We conclude that while the employee has not demonstrated mutual mistake of fact upon which to vacate the 2002 Award on Stipulation, he has presented sufficient evidence of a substantial change in medical condition that was not anticipated, and could not reasonably have been anticipated, at the time of the award.



[1] It was also agreed that SFM was solely responsible for treatment related to the right elbow, and that National Fire was solely responsible for treatment to the cervical spine.

[2] Based upon the information provided to this court, it is not clear the exact restrictions the employee was under at the time of settlement. The employee states he was limited to a four-hour day for the lumbar spine and a lifting restriction of 25 pounds relative to the right upper extremity. According to SFM, the employee was restricted to four hours per day and no bending or twisting. Meanwhile, National Fire identifies June 28, 2002, restrictions of very light work at four hours per day, sitting/standard chair, stretching and positional changes as needed, stand and walking/stretching and resting every 30 minutes, carrying and level lifting to 10 pounds occasionally, no bending and lifting, pushing and pulling to 10 pounds at height between waist and chest and without bending forward to 25 pounds on wheels. According to a December 9, 2002, QRC report, the employee was also under right shoulder restrictions of no overhead reaching and working close to the body plane, as well as no lifting/gripping over 25 pounds with the right upper extremity.

[3] Holtslander v. Granite City Roofing, 75 W.C.D. 555 (W.C.C.A. 2015).

[4] In this matter, the employee does not allege newly discovered evidence or fraud.

[5] Shelton v. Schwan’s Sales Enters., 53 W.C.D. 110, 113 (W.C.C.A. 1995), summarily aff’d (Minn. Sept. 5, 1995).

[6] Slaight v. Exceptional Homes, slip op. (W.C.C.A. Feb. 10, 2010).

[7] Franke v. Fabcon, Inc., 509 N.W.2d 373, 377, 49 W.C.D. 520, 525 (Minn. 1993).

[8] 41 W.C.D. 1054 (W.C.C.A. 1989).

[9] Id. at 1060-61.

[10] Powell v. Abbott Nw. Hosp., slip op. (W.C.C.A. Aug. 17, 1995).

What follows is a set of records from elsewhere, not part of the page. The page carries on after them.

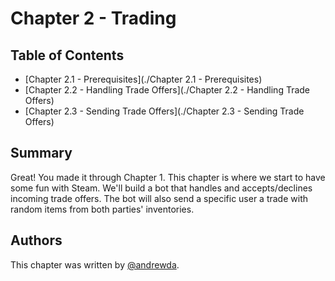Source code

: # Chapter 2 - Trading

## Table of Contents

- [Chapter 2.1 - Prerequisites](./Chapter 2.1 - Prerequisites)
- [Chapter 2.2 - Handling Trade Offers](./Chapter 2.2 - Handling Trade Offers)
- [Chapter 2.3 - Sending Trade Offers](./Chapter 2.3 - Sending Trade Offers)

## Summary

Great! You made it through Chapter 1. This chapter is where we start to have
some fun with Steam. We'll build a bot that handles and accepts/declines
incoming trade offers. The bot will also send a specific user a trade with
random items from both parties' inventories.

## Authors

This chapter was written by [@andrewda](https://github.com/andrewda).
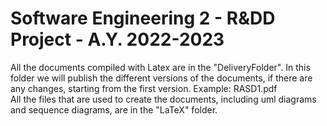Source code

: # Software Engineering 2 - R&amp;DD Project - A.Y. 2022-2023

All the documents compiled with Latex are in the "DeliveryFolder". In this folder we will publish the different versions of the documents, if there are any changes, starting from the first version. Example: RASD1.pdf <br>
All the files that are used to create the documents, including uml diagrams and sequence diagrams, are in the "LaTeX" folder.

[11] 882 N.W.2d 220, 76 W.C.D. 471 (Minn. 2016).

[12] Block v. Exterior Remodeling, Inc., 76 W.C.D. 585 (W.C.C.A. 2016); Blomme v. Indep. Sch. Dist. No. 413, 76 W.C.D. 971 (W.C.C.A. 2016), dismissed (Minn. Dec. 22, 2016) (writ of certiorari dismissed for failure to file cost bond required by statute); Betcher v. Modern Tool, Inc., No. WC12-15387 (W.C.C.A. July 11, 2012); Holm v. Country Manor Nursing Home, No. WC10-5141 (W.C.C.A. Mar. 10, 2011). See also, Zufall v. State, Cambridge Reg’l Ctr., No. WC05-193 (W.C.C.A. Dec. 5, 2005) (holding a fusion constitutes a separate diagnosis).

[13] Corradi v. Mesabi Reg’l Med. Ctr., No. WC13-5598 (W.C.C.A. May 13, 2014); Jurek v. W & W Generator Rebuilders, Inc., slip op. (W.C.C.A. Aug. 28, 1996).

[14] See Hurley v. Dungarvin Minn., L.L.C., 76 W.C.D. 893, 903 (W.C.C.A. 2016) (language contained in the stipulation indicated contemplation by the parties of some sort of return to work).

[15] See Gruye v. Triangle Maint., 69 W.C.D. 436 (W.C.C.A. 2009).

[16] Blomme, supra, 76 W.C.D. at 982 (citing Scholz v. LeBistro Café, slip op. (W.C.C.A. Dec. 12, 2007)).

[17] Burke v. F & M Asphalt, 54 W.C.D. 363 (W.C.C.A. 1996).

[18] Betcher, supra (citing Vellieux v. Catholic Charities, No. WC06-223 (W.C.C.A. Mar. 8, 2007)).

[19] Larson v. Michigan Peat Co., 75 W.C.D. 665, 675 (W.C.C.A. 2015 (citing Anker v. Hinrick’s Custom Cabinets, No. WC10-5158 (W.C.C.A. Feb. 8, 2011) and Dehn v. Star Tribune/Cowles Media Co., No. WC14-5591 (W.C.C.A. June 17, 2014)).